With a capacity of 15MW, Zonnebeke can power 5,800 homes
Zonnebeke-Wind
The Zonnebeke Energy Project is located 16 kilometres south of Chetwynd and 9 kilometres west of Lone Prairie. Developers say it can produce enough energy to power 5,800 homes.

The West Moberly First Nation and Natural Forces are celebrating Earth Day today with their newly-commissioned Zonnebeke wind project.

The project, south of Chetwynd, consists of four turbines with a capacity of 15MW, enough energy to power 5,800 homes.

“The Zonnebeke project exemplifies the truly clean renewable energy the world needs to move forward,” said West Moberly Chief Roland Willson in a release. “It is through business partnerships and relationships like this that First Nations can and will develop true sustainable opportunities which in-turn enable the Nations to grow and prosper.”

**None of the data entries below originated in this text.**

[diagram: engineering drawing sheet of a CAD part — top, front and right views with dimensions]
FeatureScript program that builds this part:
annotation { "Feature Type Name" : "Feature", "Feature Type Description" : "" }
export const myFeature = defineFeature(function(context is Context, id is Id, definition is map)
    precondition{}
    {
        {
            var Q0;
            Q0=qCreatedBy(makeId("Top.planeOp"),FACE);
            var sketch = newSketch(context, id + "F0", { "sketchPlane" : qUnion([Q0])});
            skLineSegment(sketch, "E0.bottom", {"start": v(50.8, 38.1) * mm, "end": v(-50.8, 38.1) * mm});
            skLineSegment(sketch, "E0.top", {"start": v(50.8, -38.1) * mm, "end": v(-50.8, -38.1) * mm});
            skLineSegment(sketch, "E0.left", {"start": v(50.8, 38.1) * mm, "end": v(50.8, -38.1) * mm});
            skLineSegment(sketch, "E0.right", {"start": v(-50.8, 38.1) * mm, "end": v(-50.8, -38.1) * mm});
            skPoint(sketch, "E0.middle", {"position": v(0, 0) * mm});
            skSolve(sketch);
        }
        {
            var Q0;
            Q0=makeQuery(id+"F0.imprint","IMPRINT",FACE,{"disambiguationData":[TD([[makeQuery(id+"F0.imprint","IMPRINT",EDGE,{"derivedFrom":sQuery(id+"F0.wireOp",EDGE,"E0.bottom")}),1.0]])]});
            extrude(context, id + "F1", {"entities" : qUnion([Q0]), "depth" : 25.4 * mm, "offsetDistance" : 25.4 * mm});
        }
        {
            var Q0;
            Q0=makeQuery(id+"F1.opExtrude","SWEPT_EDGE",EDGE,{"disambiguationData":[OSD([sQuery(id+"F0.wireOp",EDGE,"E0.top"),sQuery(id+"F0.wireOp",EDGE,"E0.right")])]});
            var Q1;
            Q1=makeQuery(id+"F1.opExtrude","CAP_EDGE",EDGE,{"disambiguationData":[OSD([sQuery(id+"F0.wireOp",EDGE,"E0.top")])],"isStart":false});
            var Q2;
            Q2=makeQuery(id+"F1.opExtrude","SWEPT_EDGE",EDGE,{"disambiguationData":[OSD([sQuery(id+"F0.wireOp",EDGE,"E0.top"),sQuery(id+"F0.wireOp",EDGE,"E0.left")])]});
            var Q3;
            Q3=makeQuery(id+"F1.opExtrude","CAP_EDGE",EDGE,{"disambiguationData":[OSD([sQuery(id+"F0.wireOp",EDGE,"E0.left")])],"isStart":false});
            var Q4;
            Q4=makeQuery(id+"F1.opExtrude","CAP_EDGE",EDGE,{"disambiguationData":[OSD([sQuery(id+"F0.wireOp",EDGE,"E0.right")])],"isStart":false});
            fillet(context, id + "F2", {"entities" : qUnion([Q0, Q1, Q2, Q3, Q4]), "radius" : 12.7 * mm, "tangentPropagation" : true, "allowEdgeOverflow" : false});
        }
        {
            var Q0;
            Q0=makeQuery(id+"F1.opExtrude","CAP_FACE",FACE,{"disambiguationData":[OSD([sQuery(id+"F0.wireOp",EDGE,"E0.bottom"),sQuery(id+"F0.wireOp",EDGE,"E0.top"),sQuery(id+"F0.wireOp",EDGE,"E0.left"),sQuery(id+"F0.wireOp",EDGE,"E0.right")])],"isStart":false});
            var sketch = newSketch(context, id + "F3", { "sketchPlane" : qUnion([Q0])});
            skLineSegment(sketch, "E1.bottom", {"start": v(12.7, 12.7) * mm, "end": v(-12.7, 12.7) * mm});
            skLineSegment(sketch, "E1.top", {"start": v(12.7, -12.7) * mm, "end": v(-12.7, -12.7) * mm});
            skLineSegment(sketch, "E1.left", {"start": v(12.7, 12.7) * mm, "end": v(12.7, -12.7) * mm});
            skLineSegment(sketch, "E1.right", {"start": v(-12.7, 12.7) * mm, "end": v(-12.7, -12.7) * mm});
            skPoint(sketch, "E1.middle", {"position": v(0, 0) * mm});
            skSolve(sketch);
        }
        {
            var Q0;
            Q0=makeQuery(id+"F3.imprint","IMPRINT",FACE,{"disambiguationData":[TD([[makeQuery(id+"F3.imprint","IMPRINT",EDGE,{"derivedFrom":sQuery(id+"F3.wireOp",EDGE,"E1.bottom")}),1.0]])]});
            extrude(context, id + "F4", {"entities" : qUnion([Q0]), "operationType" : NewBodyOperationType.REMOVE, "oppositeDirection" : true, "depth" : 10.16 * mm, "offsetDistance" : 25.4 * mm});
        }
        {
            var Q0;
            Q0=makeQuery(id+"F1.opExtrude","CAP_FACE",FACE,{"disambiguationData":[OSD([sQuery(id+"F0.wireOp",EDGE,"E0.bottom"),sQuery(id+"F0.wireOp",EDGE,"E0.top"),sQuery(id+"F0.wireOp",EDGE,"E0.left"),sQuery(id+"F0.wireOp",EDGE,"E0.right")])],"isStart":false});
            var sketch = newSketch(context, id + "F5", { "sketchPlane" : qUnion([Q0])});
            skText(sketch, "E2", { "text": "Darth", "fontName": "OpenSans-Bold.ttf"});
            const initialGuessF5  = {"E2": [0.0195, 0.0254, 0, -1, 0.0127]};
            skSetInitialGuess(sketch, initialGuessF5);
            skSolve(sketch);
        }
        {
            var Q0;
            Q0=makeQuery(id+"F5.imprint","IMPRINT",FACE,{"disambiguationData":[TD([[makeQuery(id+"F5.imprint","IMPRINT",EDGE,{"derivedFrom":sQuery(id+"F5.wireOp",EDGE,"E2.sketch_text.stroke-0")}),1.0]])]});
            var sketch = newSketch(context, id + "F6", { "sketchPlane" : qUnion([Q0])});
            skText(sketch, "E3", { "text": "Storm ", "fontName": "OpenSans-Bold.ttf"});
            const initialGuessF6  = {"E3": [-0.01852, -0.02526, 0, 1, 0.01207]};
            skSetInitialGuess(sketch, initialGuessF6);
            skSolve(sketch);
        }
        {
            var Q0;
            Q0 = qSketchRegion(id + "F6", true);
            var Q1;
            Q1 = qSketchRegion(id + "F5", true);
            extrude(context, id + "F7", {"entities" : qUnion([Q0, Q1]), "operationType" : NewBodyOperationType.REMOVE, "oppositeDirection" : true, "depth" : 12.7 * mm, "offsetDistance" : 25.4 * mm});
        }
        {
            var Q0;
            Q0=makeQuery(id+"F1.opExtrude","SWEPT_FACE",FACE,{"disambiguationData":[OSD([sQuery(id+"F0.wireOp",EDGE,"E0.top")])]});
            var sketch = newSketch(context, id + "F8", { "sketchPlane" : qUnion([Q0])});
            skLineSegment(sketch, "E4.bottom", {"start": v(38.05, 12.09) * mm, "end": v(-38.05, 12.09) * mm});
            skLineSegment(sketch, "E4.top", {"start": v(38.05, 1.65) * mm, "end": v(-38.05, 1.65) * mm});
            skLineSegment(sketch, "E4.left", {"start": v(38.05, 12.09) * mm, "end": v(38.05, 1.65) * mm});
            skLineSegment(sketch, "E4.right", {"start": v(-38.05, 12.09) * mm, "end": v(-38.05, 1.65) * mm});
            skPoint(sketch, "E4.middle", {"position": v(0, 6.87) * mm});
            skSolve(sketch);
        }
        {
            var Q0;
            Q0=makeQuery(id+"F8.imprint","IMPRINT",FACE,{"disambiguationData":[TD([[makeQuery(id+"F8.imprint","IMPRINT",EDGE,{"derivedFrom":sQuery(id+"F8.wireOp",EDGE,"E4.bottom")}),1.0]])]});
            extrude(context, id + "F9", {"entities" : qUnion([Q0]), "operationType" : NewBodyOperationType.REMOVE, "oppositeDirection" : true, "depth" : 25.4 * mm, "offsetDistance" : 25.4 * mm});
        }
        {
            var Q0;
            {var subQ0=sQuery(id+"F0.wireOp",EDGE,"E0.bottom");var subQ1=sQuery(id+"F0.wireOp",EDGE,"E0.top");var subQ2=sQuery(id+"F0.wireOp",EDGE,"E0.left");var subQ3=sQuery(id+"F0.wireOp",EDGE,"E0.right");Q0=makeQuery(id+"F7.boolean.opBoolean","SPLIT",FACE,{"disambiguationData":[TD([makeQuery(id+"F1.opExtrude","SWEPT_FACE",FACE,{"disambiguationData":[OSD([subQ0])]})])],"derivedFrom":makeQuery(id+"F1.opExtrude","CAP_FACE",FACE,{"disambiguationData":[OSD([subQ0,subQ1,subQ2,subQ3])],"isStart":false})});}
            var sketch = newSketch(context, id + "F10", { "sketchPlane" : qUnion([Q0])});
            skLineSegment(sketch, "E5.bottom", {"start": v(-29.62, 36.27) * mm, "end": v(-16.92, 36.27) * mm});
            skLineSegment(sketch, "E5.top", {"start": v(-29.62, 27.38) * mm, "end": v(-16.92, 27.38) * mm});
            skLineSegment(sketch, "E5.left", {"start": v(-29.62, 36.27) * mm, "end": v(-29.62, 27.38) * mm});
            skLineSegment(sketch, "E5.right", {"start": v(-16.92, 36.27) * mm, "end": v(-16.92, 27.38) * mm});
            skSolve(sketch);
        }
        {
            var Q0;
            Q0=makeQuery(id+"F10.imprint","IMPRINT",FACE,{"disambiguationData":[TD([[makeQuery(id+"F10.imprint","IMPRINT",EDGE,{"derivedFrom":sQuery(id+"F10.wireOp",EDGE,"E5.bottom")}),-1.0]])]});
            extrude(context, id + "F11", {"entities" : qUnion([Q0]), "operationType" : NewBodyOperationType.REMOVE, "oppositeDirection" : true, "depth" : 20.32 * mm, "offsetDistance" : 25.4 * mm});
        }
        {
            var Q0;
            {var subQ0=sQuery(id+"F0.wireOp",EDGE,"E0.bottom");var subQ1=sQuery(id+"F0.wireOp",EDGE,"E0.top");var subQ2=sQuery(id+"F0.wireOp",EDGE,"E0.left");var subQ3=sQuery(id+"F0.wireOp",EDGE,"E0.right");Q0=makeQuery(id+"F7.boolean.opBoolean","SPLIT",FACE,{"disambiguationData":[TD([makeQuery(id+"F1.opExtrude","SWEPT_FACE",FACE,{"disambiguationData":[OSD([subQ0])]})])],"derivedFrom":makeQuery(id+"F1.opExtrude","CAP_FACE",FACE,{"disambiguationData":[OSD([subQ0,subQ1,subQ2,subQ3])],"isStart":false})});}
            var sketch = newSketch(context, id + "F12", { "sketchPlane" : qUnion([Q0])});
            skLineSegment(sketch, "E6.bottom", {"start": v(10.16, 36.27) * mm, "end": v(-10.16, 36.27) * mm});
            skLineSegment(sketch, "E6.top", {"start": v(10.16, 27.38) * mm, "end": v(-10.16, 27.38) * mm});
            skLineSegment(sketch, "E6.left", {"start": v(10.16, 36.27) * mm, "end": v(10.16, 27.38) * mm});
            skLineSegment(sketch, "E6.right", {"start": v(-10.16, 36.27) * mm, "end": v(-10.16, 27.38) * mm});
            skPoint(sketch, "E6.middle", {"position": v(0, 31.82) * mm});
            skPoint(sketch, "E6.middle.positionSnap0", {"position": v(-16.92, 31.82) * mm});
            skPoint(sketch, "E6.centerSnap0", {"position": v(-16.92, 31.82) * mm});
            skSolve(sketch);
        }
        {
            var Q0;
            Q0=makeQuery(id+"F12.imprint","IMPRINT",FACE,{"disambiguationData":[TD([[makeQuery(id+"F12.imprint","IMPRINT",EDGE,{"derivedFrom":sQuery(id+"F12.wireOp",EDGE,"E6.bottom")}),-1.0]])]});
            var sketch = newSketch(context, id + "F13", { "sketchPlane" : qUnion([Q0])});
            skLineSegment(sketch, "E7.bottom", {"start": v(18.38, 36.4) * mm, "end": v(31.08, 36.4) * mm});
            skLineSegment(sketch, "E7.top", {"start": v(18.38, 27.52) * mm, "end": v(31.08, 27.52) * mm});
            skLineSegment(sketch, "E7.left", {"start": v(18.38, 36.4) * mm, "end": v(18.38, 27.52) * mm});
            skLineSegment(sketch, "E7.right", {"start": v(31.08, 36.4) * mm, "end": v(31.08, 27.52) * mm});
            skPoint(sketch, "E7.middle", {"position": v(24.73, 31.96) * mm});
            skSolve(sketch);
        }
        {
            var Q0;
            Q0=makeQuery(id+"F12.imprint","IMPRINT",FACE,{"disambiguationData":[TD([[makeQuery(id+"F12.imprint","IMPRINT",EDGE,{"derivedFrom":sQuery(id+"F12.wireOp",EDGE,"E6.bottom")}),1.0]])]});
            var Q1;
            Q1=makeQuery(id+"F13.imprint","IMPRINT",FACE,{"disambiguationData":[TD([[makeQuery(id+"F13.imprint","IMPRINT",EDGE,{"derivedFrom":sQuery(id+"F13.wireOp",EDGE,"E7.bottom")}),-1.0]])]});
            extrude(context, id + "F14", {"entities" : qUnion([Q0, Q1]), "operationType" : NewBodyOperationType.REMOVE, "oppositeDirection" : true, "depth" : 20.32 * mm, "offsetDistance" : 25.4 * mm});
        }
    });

The project was developed as a partnership between West Moberly First Nations and Natural Forces, and was developed in tandem with a separate, nearby project, Sukunka Energy Project, which is a partnership between Saulteau First Nations and Natural Forces.

“Working with Chief Willson and his colleagues has been a fantastic experience,” said John Brereton, President at Natural Forces. “We are very grateful to have been part of this project that will generate clean, emission-free electricity in British Columbia and deliver economic prosperity to our partners at West Moberly First Nations.”

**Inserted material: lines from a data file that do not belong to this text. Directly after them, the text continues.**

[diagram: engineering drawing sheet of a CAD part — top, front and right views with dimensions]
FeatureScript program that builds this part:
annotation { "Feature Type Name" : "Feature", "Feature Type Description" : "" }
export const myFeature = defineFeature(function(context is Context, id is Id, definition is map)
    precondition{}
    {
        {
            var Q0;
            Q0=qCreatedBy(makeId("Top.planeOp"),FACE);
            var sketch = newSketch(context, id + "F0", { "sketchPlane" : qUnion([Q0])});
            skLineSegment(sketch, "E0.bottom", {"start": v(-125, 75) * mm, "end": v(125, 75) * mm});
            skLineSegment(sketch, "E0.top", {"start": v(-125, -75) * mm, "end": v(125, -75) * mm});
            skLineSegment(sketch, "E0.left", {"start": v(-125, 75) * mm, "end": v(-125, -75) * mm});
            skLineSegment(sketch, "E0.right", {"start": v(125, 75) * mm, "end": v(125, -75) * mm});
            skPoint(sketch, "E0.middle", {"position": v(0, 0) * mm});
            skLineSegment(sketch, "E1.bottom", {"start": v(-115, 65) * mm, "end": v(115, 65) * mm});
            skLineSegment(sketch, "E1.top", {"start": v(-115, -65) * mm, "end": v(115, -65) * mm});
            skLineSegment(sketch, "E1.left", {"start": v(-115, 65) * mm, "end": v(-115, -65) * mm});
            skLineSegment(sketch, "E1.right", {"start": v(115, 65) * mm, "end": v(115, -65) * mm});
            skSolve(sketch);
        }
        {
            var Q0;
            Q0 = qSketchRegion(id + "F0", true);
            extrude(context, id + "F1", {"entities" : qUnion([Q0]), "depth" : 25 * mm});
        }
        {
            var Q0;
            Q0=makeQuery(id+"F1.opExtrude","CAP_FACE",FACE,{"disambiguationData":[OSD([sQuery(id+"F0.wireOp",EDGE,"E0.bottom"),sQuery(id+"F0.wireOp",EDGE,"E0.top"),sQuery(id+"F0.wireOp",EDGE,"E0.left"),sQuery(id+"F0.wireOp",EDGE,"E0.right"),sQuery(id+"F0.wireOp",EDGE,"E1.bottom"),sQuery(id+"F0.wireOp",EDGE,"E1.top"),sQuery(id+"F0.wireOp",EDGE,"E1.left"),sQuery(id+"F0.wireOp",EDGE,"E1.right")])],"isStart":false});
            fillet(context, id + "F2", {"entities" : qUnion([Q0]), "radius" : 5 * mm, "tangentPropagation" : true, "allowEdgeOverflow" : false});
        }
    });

West Moberly and Natural Forces signed an Electricity Purchase Agreement with BC Hydro in July 2019 for the sale of energy generated from the project.

“We’re pleased the Zonnebeke Energy Project will add to BC Hydro’s clean, renewable electricity supply and help to power thousands of homes in B.C.,” said BC Hydro President and CEO Chris O’Riley. “We are committed to building and maintaining meaningful relationships with Indigenous groups, including the West Moberly First Nations, and this project is an example of that.”